Tokenized U.S. Treasuries have reached a significant milestone, surpassing $10.13 billion in total value as of January 24, 2026. This growth is attributed to a 7.59% increase in the last seven days, driven by products like Circle's USYC, BlackRock's BUIDL, and Ondo's USDY. These instruments offer 24/7 trading, serve as collateral in DeFi, and are backed by U.S. government debt, making them attractive for both institutional and individual investors.

Ethereum remains the dominant blockchain for these tokenized assets, with $5.6 billion of the total value held on the network. BNBBNB-- Chain and Stellar also host substantial allocations, with $2.1 billion and $698.7 million respectively. This diversification across blockchains indicates a growing acceptance and adoption of tokenized real-world assets in the digital finance ecosystem.
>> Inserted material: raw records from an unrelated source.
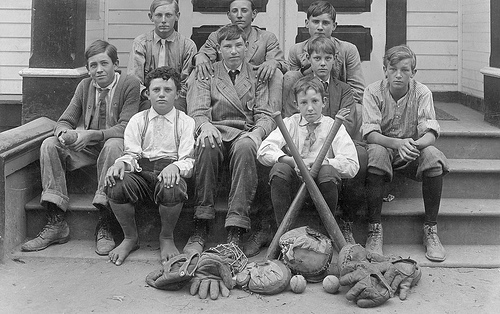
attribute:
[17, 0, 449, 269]
group — boys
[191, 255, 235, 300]
mitt — catcher's 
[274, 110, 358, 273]
bats — wooden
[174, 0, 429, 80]
door — White 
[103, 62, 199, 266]
kid — in foreground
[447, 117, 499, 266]
stairs —  empty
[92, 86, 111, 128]
tie — long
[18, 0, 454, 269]
boys — young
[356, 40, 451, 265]
kid — in foreground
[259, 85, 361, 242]
kid — in foreground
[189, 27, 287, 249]
kid — in foreground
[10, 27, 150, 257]
kid — in foreground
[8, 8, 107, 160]
column — Black 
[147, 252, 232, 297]
gloves — baseball 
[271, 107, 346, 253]
bat — crossed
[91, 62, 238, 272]
boy — young, barefoot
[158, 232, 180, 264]
foot — boy's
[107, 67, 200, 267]
boy — shoeless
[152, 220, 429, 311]
gear — baseball gear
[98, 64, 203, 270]
boy — shoeless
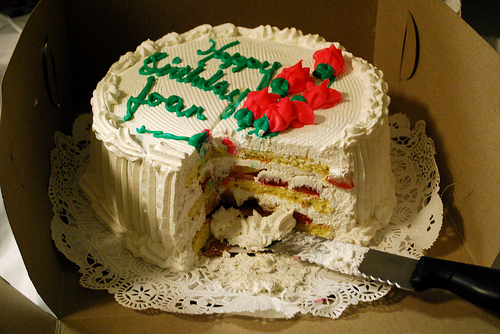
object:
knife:
[261, 233, 499, 319]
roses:
[306, 45, 344, 80]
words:
[120, 76, 205, 118]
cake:
[79, 21, 394, 273]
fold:
[0, 36, 105, 310]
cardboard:
[0, 0, 499, 333]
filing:
[166, 133, 350, 265]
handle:
[409, 257, 500, 318]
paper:
[39, 111, 175, 317]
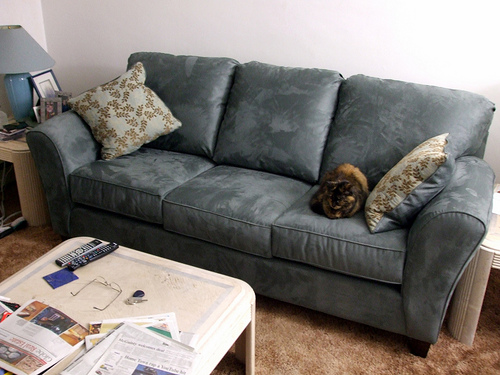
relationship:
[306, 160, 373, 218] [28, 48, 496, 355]
cat sitting on couch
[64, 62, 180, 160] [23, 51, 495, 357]
pillow on sofa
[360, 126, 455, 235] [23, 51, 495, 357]
pillow on sofa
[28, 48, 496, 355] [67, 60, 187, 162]
couch with matching pillows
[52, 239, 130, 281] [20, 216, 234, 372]
remote on table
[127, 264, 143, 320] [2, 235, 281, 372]
keys on table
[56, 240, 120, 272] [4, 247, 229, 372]
remote sitting on table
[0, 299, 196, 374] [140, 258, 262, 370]
newspaper on table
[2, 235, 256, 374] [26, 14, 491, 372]
table in living room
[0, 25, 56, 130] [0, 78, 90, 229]
lamp on table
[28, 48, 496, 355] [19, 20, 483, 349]
couch in living room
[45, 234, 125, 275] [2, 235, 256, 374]
remote controls on table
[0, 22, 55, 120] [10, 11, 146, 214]
lamp sitting in corner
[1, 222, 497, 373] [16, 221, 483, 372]
carpet across floor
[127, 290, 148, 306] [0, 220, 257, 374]
keys sitting on table top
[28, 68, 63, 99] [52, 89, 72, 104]
picture and flower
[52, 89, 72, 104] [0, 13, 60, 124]
flower next to lamp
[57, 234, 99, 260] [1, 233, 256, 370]
remote control on coffee table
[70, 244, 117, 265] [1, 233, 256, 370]
remote control on coffee table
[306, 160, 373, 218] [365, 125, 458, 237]
cat sitting next to a throw pillow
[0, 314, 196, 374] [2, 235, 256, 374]
newspaper on table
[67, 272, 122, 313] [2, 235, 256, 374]
eyeglasses on table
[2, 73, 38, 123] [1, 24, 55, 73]
lamp with lampshade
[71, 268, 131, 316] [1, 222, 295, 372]
glasses on table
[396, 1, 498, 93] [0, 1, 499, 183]
light reflection on wall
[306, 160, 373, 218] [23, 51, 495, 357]
cat sitting on sofa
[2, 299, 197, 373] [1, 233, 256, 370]
papers on coffee table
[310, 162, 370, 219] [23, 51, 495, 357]
cat sitting on sofa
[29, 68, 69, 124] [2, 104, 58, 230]
pictures sitting on end table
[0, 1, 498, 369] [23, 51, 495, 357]
living room has sofa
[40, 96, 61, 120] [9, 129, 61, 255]
picture on table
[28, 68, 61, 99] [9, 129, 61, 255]
picture on table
What is driving the growth in tokenized U.S. Treasuries?

The rise of tokenized U.S. Treasuries is being fueled by institutional and individual investor interest in modern real-world asset instruments. On-chain data from RWA.xyz shows that these assets span 64 products and have nearly 59,000 holders. Circle’s USYC leads the market with a $1.69 billion market cap and a 3.01% 7-day APY. Other notable products include BlackRock's BUIDL ($1.68 billion) and Ondo's USDY ($1.20 billion).

What are the implications of tokenized U.S. Treasuries for the market?

Tokenized U.S. Treasuries are reshaping traditional finance by making government-backed debt more accessible and liquid. These instruments allow investors to trade digital tokens representing U.S. government debt at any time, which is a departure from traditional market hours. They also serve as collateral in DeFi protocols, opening up new use cases and opportunities for liquidity providers.

Products like USDY appeal to individual investors due to their lower entry barriers, while others like BUIDL cater to institutional clients with higher minimum investment requirements. This dual approach ensures that both retail and institutional investors can benefit from the advantages of tokenized assets. As these instruments gain traction, they are likely to influence the broader adoption of tokenization in other asset classes, such as private credit and real estate.

What are the risks and limitations of tokenized U.S. Treasuries?

Despite the growth and potential of tokenized U.S. Treasuries, there are risks and limitations to consider. The market is still relatively new, and regulatory frameworks may not yet be fully developed to address the unique aspects of tokenized assets. Additionally, while these instruments offer 24/7 trading and liquidity, they are still subject to market volatility and price fluctuations.

Another limitation is the current low percentage of stablecoin transactions that involve real-world payments. Although stablecoins have moved $35 trillion on blockchain rails in 2023, only 1% of this volume represented actual payments such as remittances and B2B transactions. This highlights the need for clearer benchmarks to evaluate the true impact and adoption of tokenized assets in the real economy.